Silencio. Finalmente Charlotte preguntó:

—Entonces estás hablando de… el acto…

Silencio. Y al cabo:

—No sólo eso, pero bueno… Sí.

Una pausa embarazosa.

—¿Tú lo has hecho, Laurie?

Con valor, sin nada de lo que avergonzarse:

—Pues sí. —Pausa—. Ya sé qué estás pensando, pero tampoco es para tanto. —Pausa—. Y te quitas un peso de encima. Es que… Bueno, ya me entiendes. —Pausa—. Si te decides, tú me llamas y, bueno, pues te cuento… Te cuento un par de cositas.

Laurie siguió explicando durante un rato, de forma impersonal, cómo tampoco era para tanto. Charlotte mantuvo el auricular pegado al oído, pero empezó a pasear la mirada sin rumbo. El haz de luz gris pálido sobre la pared de la torre… La curiosa diagonal irregular que formaban las ventanas iluminadas del otro lado del patio… El sostén que había acabado enroscado en torno al tacón de un zapato debajo de la cama de Beverly… Laurie le contaba que todas las chicas tomaban la pildora, y que no engordaban ni nada, que era lo que le habían dicho siempre…

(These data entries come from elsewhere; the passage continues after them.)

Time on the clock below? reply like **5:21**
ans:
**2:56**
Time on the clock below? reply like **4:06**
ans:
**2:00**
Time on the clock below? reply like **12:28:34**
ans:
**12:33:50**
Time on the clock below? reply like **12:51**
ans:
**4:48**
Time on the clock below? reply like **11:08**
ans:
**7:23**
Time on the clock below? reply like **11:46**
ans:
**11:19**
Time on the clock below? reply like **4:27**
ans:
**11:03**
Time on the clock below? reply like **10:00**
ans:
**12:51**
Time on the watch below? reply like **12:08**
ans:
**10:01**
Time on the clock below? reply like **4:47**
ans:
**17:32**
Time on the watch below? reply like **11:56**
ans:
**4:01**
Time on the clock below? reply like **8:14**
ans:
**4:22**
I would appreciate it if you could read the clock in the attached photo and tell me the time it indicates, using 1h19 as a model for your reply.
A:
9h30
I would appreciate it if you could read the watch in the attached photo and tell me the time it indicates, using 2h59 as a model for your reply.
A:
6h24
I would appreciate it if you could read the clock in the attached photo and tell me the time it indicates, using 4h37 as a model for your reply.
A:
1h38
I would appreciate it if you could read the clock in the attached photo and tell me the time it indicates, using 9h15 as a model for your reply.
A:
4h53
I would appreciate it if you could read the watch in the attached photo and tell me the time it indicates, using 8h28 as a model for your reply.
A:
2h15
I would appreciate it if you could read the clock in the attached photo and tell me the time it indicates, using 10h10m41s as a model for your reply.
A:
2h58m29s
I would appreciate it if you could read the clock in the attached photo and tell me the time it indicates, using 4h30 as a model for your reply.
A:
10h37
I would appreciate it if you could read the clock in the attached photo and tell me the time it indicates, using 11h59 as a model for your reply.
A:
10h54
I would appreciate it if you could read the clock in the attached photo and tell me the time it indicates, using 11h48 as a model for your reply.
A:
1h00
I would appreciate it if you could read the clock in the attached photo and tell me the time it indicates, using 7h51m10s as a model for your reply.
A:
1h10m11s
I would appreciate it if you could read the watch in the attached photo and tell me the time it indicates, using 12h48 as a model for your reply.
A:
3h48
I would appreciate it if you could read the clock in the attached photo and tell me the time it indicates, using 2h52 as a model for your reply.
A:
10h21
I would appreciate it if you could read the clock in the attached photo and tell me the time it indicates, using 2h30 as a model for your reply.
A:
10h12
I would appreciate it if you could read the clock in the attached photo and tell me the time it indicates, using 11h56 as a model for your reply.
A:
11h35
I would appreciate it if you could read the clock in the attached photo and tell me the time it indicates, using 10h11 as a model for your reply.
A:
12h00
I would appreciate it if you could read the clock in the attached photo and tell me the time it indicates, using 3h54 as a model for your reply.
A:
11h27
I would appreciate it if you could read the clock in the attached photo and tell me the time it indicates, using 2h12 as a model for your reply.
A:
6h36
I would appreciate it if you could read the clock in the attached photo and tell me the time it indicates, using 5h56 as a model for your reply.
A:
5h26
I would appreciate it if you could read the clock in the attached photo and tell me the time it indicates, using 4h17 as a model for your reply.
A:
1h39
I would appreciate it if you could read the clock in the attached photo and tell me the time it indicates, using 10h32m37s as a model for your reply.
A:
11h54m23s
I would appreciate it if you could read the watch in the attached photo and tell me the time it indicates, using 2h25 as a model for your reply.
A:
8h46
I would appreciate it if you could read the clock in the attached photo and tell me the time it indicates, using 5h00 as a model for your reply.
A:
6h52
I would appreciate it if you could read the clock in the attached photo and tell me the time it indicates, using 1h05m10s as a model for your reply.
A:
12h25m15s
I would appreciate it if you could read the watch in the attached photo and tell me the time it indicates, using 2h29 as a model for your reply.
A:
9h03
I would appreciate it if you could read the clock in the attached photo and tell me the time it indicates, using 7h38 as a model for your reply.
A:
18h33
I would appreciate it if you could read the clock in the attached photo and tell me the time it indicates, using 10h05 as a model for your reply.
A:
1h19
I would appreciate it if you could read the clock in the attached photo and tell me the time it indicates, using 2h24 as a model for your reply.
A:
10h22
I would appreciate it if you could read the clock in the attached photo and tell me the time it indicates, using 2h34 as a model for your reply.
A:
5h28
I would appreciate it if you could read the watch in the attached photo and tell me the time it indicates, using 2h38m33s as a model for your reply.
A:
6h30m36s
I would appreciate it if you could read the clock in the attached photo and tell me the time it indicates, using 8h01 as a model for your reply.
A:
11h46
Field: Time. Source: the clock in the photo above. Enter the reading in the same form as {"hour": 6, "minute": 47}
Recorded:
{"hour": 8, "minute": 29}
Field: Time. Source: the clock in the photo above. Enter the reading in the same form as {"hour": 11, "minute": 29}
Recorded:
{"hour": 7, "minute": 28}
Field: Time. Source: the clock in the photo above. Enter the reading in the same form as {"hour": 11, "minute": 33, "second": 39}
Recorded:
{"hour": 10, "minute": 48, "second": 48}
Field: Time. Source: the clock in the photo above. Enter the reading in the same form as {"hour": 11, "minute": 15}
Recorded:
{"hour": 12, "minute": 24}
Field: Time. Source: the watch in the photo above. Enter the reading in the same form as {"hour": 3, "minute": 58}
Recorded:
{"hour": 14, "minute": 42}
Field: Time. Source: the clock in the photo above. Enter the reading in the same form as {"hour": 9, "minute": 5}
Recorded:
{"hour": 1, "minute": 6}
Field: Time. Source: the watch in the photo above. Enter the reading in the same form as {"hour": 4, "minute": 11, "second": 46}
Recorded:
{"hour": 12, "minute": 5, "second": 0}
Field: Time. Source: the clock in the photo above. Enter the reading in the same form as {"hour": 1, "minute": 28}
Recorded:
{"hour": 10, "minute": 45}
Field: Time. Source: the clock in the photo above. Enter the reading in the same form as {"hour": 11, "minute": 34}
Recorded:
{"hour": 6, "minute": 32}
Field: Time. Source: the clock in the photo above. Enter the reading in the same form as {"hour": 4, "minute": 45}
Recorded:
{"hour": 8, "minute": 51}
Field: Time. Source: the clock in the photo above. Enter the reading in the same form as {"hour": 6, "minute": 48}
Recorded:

A Charlotte le pasó por la cabeza una escena en que miles de chicas se levantaban de la cama por la mañana y arrastraban los pies hasta el baño con legañas en los ojos, se detenían frente a sendos lavabos esmaltados en gris crema, pequeños y descoloridos, con sus respectivas cadenitas anticuadas de las que colgaban tapones de goma negra, y sus respectivos armaritos con espejo en la puerta, y todas a la vez levantaban la mano, como zombis, miles de universitarias (veía miles de brazos y manos alzándose, en su edificio, en el de al lado, en el de enfrente, en el de atrás, en un número incalculable de edificios), todas levantaban la mano y abrían sus armaritos e ingerían la Píldora, que se la imaginaba del tamaño de las pastillas que daban a las muías en las granjas de abetos cuando tenían parásitos.

Ésa era la escena que se imaginaba, pero en realidad no oyó nada después de aquel «pues sí».